Arrange the lines below as a Markdown table with the columns "No." and "Text", numbering each row and skipping any blank lines. Leave the pictures out.

* [Given entries]:
══════════════════════════════

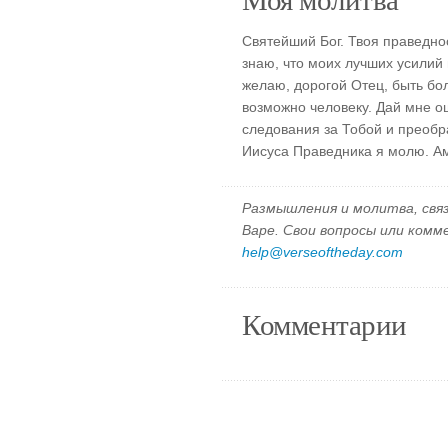
Святейший Бог. Твоя праведно
знаю, что моих лучших усилий 
желаю, дорогой Отец, быть бол
возможно человеку. Дай мне о
следования за Тобой и преобр
Иисуса Праведника я молю. А
Размышления и молитва, свя
Варе. Свои вопросы или ком
help@verseoftheday.com
Комментарии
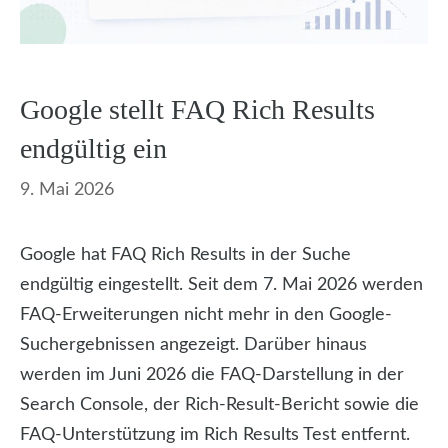
Google stellt FAQ Rich Results
endgültig ein
9. Mai 2026
Google hat FAQ Rich Results in der Suche
endgültig eingestellt. Seit dem 7. Mai 2026 werden
FAQ-Erweiterungen nicht mehr in den Google-
Suchergebnissen angezeigt. Darüber hinaus
werden im Juni 2026 die FAQ-Darstellung in der
Search Console, der Rich-Result-Bericht sowie die
FAQ-Unterstützung im Rich Results Test entfernt.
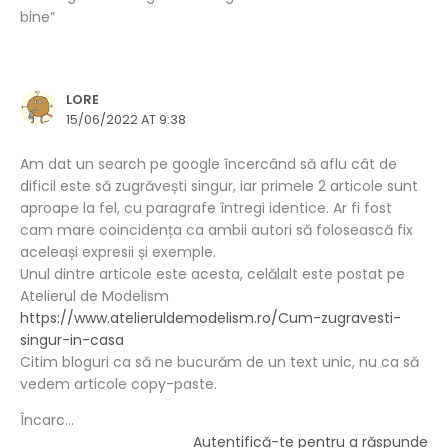
bine”
LORE
15/06/2022 AT 9:38
Am dat un search pe google încercând să aflu cât de
dificil este să zugrăvești singur, iar primele 2 articole sunt
aproape la fel, cu paragrafe întregi identice. Ar fi fost
cam mare coincidența ca ambii autori să folosească fix
aceleași expresii și exemple.
Unul dintre articole este acesta, celălalt este postat pe
Atelierul de Modelism
https://www.atelieruldemodelism.ro/Cum-zugravesti-
singur-in-casa
Citim bloguri ca să ne bucurăm de un text unic, nu ca să
vedem articole copy-paste.
Încarc...
Autentifică-te pentru a răspunde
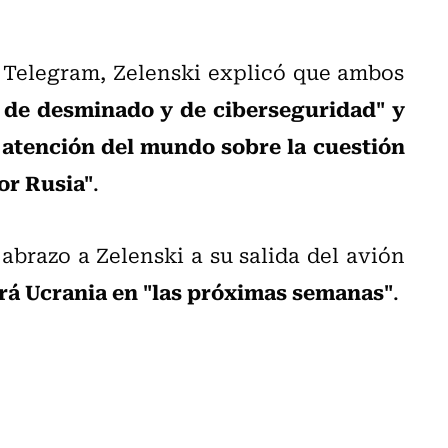
 Telegram, Zelenski explicó que ambos
a de desminado y de ciberseguridad" y
 atención del mundo sobre la cuestión
or Rusia"
.
 abrazo a Zelenski a su salida del avión
ará Ucrania en "las próximas semanas"
.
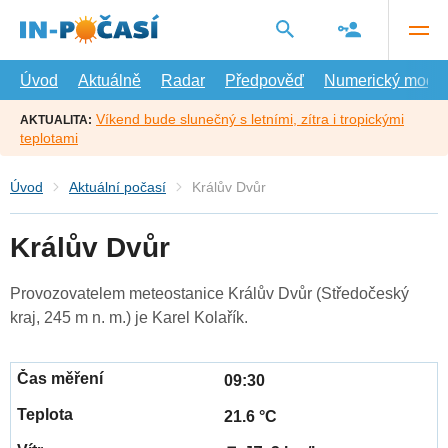
Přejít
na
hlavní
obsah
Úvod
Aktuálně
Radar
Předpověď
Numerický model
Víkend bude slunečný s letními, zítra i tropickými
AKTUALITA:
teplotami
Úvod
Aktuální počasí
Králův Dvůr
Králův Dvůr
Provozovatelem meteostanice Králův Dvůr (Středočeský
kraj, 245 m n. m.) je Karel Kolařík.
09:30
21.6 °C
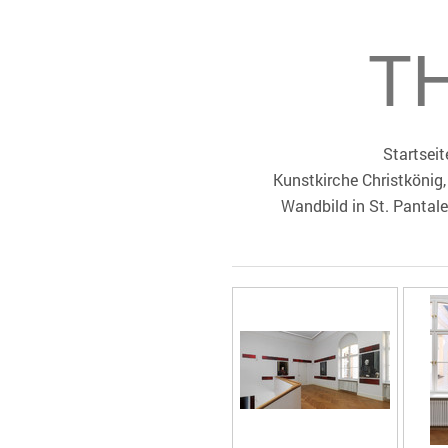
T
Startseit
Kunstkirche Christköni
Wandbild in St. Pantal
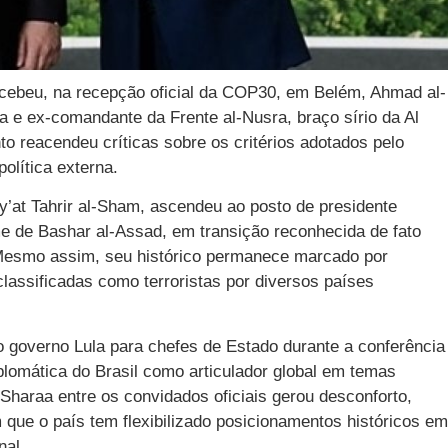
recebeu, na recepção oficial da COP30, em Belém, Ahmad al-
a e ex-comandante da Frente al-Nusra, braço sírio da Al
o reacendeu críticas sobre os critérios adotados pelo
olítica externa.
ay’at Tahrir al-Sham, ascendeu ao posto de presidente
ime de Bashar al-Assad, em transição reconhecida de fato
 Mesmo assim, seu histórico permanece marcado por
lassificadas como terroristas por diversos países
 governo Lula para chefes de Estado durante a conferência
plomática do Brasil como articulador global em temas
-Sharaa entre os convidados oficiais gerou desconforto,
 que o país tem flexibilizado posicionamentos históricos em
nal.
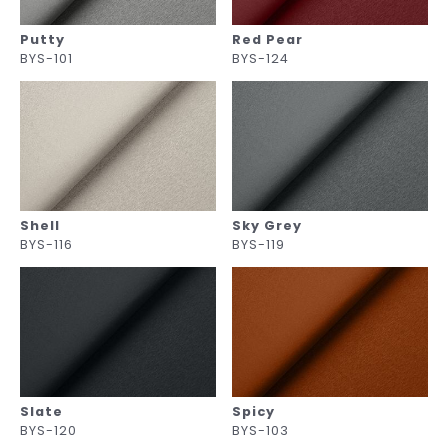
Putty
Red Pear
BYS-101
BYS-124
Shell
Sky Grey
BYS-116
BYS-119
Slate
Spicy
BYS-120
BYS-103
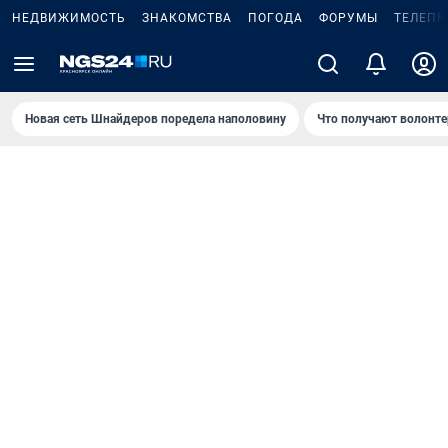
НЕДВИЖИМОСТЬ
ЗНАКОМСТВА
ПОГОДА
ФОРУМЫ
ТЕЛЕПР
Новая сеть Шнайдеров поредела наполовину
Что получают волонте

══════════════════════════════

* [Task result]:
| No. | Text |
|---|---|
| 1 | Святейший Бог. Твоя праведно |
| 2 | знаю, что моих лучших усилий  |
| 3 | желаю, дорогой Отец, быть бол |
| 4 | возможно человеку. Дай мне о |
| 5 | следования за Тобой и преобр |
| 6 | Иисуса Праведника я молю. А |
| 7 | Размышления и молитва, свя |
| 8 | Варе. Свои вопросы или ком |
| 9 | help@verseoftheday.com |
| 10 | Комментарии |
| 11 | Google stellt FAQ Rich Results |
| 12 | endgültig ein |
| 13 | 9. Mai 2026 |
| 14 | Google hat FAQ Rich Results in der Suche |
| 15 | endgültig eingestellt. Seit dem 7. Mai 2026 werden |
| 16 | FAQ-Erweiterungen nicht mehr in den Google- |
| 17 | Suchergebnissen angezeigt. Darüber hinaus |
| 18 | werden im Juni 2026 die FAQ-Darstellung in der |
| 19 | Search Console, der Rich-Result-Bericht sowie die |
| 20 | FAQ-Unterstützung im Rich Results Test entfernt. |
| 21 | bine” |
| 22 | LORE |
| 23 | 15/06/2022 AT 9:38 |
| 24 | Am dat un search pe google încercând să aflu cât de |
| 25 | dificil este să zugrăvești singur, iar primele 2 articole sunt |
| 26 | aproape la fel, cu paragrafe întregi identice. Ar fi fost |
| 27 | cam mare coincidența ca ambii autori să folosească fix |
| 28 | aceleași expresii și exemple. |
| 29 | Unul dintre articole este acesta, celălalt este postat pe |
| 30 | Atelierul de Modelism |
| 31 | https://www.atelieruldemodelism.ro/Cum-zugravesti- |
| 32 | singur-in-casa |
| 33 | Citim bloguri ca să ne bucurăm de un text unic, nu ca să |
| 34 | vedem articole copy-paste. |
| 35 | Încarc... |
| 36 | Autentifică-te pentru a răspunde |
| 37 |  Telegram, Zelenski explicó que ambos |
| 38 | a de desminado y de ciberseguridad" y |
| 39 |  atención del mundo sobre la cuestión |
| 40 | or Rusia" |
| 41 | . |
| 42 |  abrazo a Zelenski a su salida del avión |
| 43 | ará Ucrania en "las próximas semanas" |
| 44 | . |
| 45 | Přejít |
| 46 | na |
| 47 | hlavní |
| 48 | obsah |
| 49 | Úvod |
| 50 | Aktuálně |
| 51 | Radar |
| 52 | Předpověď |
| 53 | Numerický model |
| 54 | Víkend bude slunečný s letními, zítra i tropickými |
| 55 | AKTUALITA: |
| 56 | teplotami |
| 57 | Úvod |
| 58 | Aktuální počasí |
| 59 | Králův Dvůr |
| 60 | Králův Dvůr |
| 61 | Provozovatelem meteostanice Králův Dvůr (Středočeský |
| 62 | kraj, 245 m n. m.) je Karel Kolařík. |
| 63 | 09:30 |
| 64 | 21.6 °C |
| 65 | T |
| 66 | Startseit |
| 67 | Kunstkirche Christköni |
| 68 | Wandbild in St. Pantal |
| 69 | recebeu, na recepção oficial da COP30, em Belém, Ahmad al- |
| 70 | a e ex-comandante da Frente al-Nusra, braço sírio da Al |
| 71 | o reacendeu críticas sobre os critérios adotados pelo |
| 72 | olítica externa. |
| 73 | ay’at Tahrir al-Sham, ascendeu ao posto de presidente |
| 74 | ime de Bashar al-Assad, em transição reconhecida de fato |
| 75 |  Mesmo assim, seu histórico permanece marcado por |
| 76 | lassificadas como terroristas por diversos países |
| 77 |  governo Lula para chefes de Estado durante a conferência |
| 78 | plomática do Brasil como articulador global em temas |
| 79 | -Sharaa entre os convidados oficiais gerou desconforto, |
| 80 |  que o país tem flexibilizado posicionamentos históricos em |
| 81 | nal. |
| 82 | Putty |
| 83 | Red Pear |
| 84 | BYS-101 |
| 85 | BYS-124 |
| 86 | Shell |
| 87 | Sky Grey |
| 88 | BYS-116 |
| 89 | BYS-119 |
| 90 | Slate |
| 91 | Spicy |
| 92 | BYS-120 |
| 93 | BYS-103 |
| 94 | НЕДВИЖИМОСТЬ |
| 95 | ЗНАКОМСТВА |
| 96 | ПОГОДА |
| 97 | ФОРУМЫ |
| 98 | ТЕЛЕПР |
| 99 | Новая сеть Шнайдеров поредела наполовину |
| 100 | Что получают волонте |